Sources close to Bhatia’s IGE claim Gangwal’s real intent is to get the controlling rights of the former diluted, and that raising the issues of related-party transactions and corporate governance at the airline are just a ‘smokescreen’. The Gangwal camp, on the other hand, says its complaints are with the markets regulator and other government agencies, and that an inquiry will reveal the truth. While sources close to Bhatia believe that Gangwal has no plans to sell his stake as the company has substantial growth potential, they feel it is possible Gangwal wants Bhatia’s controlling rights to be diluted as that would help him fetch better value at a later date in case he wants to monetise his shareholding. Legal experts said the AoA will override the SHA once it expires.
“If there are no expiry rights in the articles of association, it will continue until they are amended.

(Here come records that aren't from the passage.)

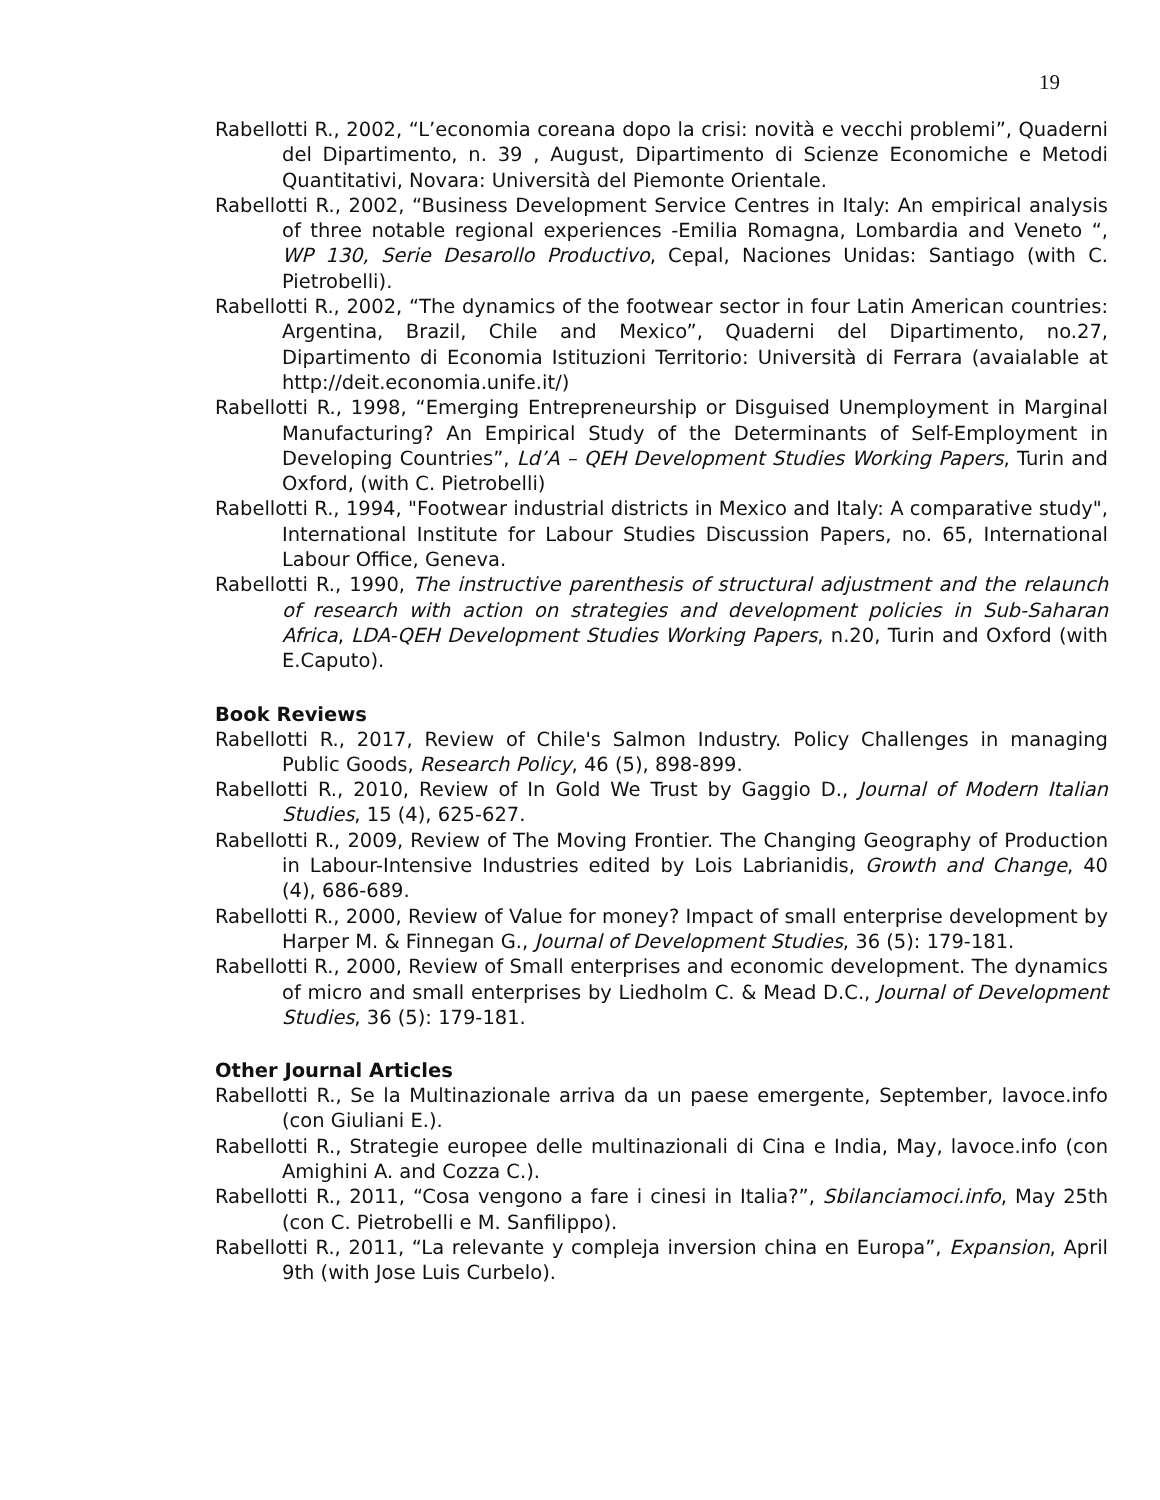19
Rabellotti R., 2002, “L’economia coreana dopo la crisi: novità e vecchi problemi”, Quaderni del Dipartimento, n. 39 , August, Dipartimento di Scienze Economiche e Metodi Quantitativi, Novara: Università del Piemonte Orientale.
Rabellotti R., 2002, “Business Development Service Centres in Italy: An empirical analysis of three notable regional experiences -Emilia Romagna, Lombardia and Veneto “, WP 130, Serie Desarollo Productivo, Cepal, Naciones Unidas: Santiago (with C. Pietrobelli).
Rabellotti R., 2002, “The dynamics of the footwear sector in four Latin American countries: Argentina, Brazil, Chile and Mexico”, Quaderni del Dipartimento, no.27, Dipartimento di Economia Istituzioni Territorio: Università di Ferrara (avaialable at http://deit.economia.unife.it/)
Rabellotti R., 1998, “Emerging Entrepreneurship or Disguised Unemployment in Marginal Manufacturing? An Empirical Study of the Determinants of Self-Employment in Developing Countries”, Ld’A – QEH Development Studies Working Papers, Turin and Oxford, (with C. Pietrobelli)
Rabellotti R., 1994, "Footwear industrial districts in Mexico and Italy: A comparative study", International Institute for Labour Studies Discussion Papers, no. 65, International Labour Office, Geneva.
Rabellotti R., 1990, The instructive parenthesis of structural adjustment and the relaunch of research with action on strategies and development policies in Sub-Saharan Africa, LDA-QEH Development Studies Working Papers, n.20, Turin and Oxford (with E.Caputo).
Book Reviews
Rabellotti R., 2017, Review of Chile's Salmon Industry. Policy Challenges in managing Public Goods, Research Policy, 46 (5), 898-899.
Rabellotti R., 2010, Review of In Gold We Trust by Gaggio D., Journal of Modern Italian Studies, 15 (4), 625-627.
Rabellotti R., 2009, Review of The Moving Frontier. The Changing Geography of Production in Labour-Intensive Industries edited by Lois Labrianidis, Growth and Change, 40 (4), 686-689.
Rabellotti R., 2000, Review of Value for money? Impact of small enterprise development by Harper M. & Finnegan G., Journal of Development Studies, 36 (5): 179-181.
Rabellotti R., 2000, Review of Small enterprises and economic development. The dynamics of micro and small enterprises by Liedholm C. & Mead D.C., Journal of Development Studies, 36 (5): 179-181.
Other Journal Articles
Rabellotti R., Se la Multinazionale arriva da un paese emergente, September, lavoce.info (con Giuliani E.).
Rabellotti R., Strategie europee delle multinazionali di Cina e India, May, lavoce.info (con Amighini A. and Cozza C.).
Rabellotti R., 2011, “Cosa vengono a fare i cinesi in Italia?”, Sbilanciamoci.info, May 25th (con C. Pietrobelli e M. Sanfilippo).
Rabellotti R., 2011, “La relevante y compleja inversion china en Europa”, Expansion, April 9th (with Jose Luis Curbelo).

The AoA will override the shareholders’ agreement,” said Sanjay Asher, partner at law firm Crawford Bayley - Co. The AoA says the exiting promoter will have to notify the other shareholder about a sale.
The non-transferring shareholder will have to exercise the RoFR or the ‘tag-along’ right within three business days of the receipt of the transfer notice. Investors and market experts expect the two promoters to show sagacity in ensuring the airline’s interests are protected. Raamdeo Agrawal, joint MD at Motilal Oswal Financial Services, described the tussle as “unfortunate”. “ it is an issue that can be solved if the two promoters put their minds to it.
The personal differences are significant, but they need each other.
Their skill sets are different, and together they have grown this airline to become the market leader.
They will find a solution,” Agrawal said. Agrawal’s asset management company was once a shareholder in InterGlobe Aviation, but sold its holding subsequently.